--- begin Document passage ---

10 July 2011: The number of opium users among Chin youths in northern parts of Chin State is on the rise although the exact figures cannot be revealed as yet, sources claimed.

A university student from Tedim Township was quoted by the Chin World Media as saying that more youths, especially males, are known to have engaged in using opiates.

In certain villages in remote areas, almost all the men are said to have used opium, according to an interview by the Chin World Media last month.

The 2004 Opium Survey in Burma by the UN Office on Drugs and Crime stated that opium poppy cultivation was observed in small areas, essentially in the northeast corner near Bokkan village in Sagaing Division.

About 1,000 acres of land are made for poppy cultivation in northern Chin State, for which the military authorities have collected taxes from the locals over the past few years, according to Khonumthung News.

One Christian pastor, whose name is kept anonymous, told the Chin World Media that the estimated acres of land used for opium poppy plantation must now be around 5,000 in Tonzang Township.

--- end Document passage ---

▶ [Objectives]
A. Echo the stretch of the Chin State opium report from "About 1,000 acres" through "in Tonzang Township.".
B. Render this sentence from the Chin State opium report in Spanish: "A university student from Tedim Township was quoted by the Chin World Media as saying that more youths, especially males, are known to have engaged in using opiates."
C. Pick up the report on opium use in Chin State after its final sentence and write what comes next.

--- begin Provided records ---

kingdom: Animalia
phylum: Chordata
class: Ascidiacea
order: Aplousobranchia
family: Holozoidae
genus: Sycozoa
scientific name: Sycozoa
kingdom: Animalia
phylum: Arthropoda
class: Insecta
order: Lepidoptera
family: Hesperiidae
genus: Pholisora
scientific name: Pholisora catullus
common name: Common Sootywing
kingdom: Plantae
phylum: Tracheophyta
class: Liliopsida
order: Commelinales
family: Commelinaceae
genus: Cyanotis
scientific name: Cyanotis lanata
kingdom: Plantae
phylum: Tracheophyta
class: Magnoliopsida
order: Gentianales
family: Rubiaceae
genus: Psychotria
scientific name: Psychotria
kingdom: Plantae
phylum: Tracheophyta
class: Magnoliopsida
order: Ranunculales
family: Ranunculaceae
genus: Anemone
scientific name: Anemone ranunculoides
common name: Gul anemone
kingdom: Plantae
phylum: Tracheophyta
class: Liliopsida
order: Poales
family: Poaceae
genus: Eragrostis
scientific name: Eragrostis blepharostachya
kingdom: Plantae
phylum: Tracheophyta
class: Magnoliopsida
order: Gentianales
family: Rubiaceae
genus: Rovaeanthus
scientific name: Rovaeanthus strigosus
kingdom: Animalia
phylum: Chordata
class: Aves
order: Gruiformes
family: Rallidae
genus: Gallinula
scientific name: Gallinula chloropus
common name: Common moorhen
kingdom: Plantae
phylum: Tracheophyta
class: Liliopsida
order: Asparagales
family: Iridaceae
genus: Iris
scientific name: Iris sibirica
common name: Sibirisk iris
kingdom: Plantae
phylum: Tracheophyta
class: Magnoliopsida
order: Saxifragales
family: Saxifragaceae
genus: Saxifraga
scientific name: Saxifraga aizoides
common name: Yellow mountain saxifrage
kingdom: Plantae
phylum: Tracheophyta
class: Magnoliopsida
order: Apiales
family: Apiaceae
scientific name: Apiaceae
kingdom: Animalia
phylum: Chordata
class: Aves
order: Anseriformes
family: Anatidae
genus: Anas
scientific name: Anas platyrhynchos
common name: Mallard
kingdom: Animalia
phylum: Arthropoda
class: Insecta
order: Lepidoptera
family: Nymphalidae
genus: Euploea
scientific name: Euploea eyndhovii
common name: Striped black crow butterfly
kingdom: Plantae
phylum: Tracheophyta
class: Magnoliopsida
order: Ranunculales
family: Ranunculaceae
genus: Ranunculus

--- end Provided records ---

▶ [Answers to each task]
A.
About 1,000 acres of land are made for poppy cultivation in northern Chin State, for which the military authorities have collected taxes from the locals over the past few years, according to Khonumthung News.

One Christian pastor, whose name is kept anonymous, told the Chin World Media that the estimated acres of land used for opium poppy plantation must now be around 5,000 in Tonzang Township.

B. Chin World Media citó a un estudiante universitario del municipio de Tedim, quien afirmó que se sabe que más jóvenes, especialmente varones, han consumido opiáceos.

C.
The opium cultivation has grown enormously since 2009 after a Burma Army Officer was allegedly said of advising the villages that it was more meaningful to plant something that would quickly make financial benefits.

Sources confirm that the areas in which opium is cultivated are mostly controlled by rebel groups from northeast India in collaboration with Burma’s military authorities.

The Indian rebel groups are also known to be paying taxes to the local military authorities, according to Khonumgthung News.

The ‘unnamed’ local said that it is not easy to locate the exact areas of opium poppy cultivation due to the tight security put in place in the region.

Burma’s share of global opium production has increased from 5 per cent in 2007 to 12 per cent in 2010, with a rise in opium cultivation by 20 per cent in the country last year, according to the UN report last month.

Despite its recent burning of opium and other illegal drugs worth of US$50 million on the UN International Day against Drgu Abuse and Illicit Trafficking last month, Burma remains the second largest opium poppy producer in the world after Afghanistan.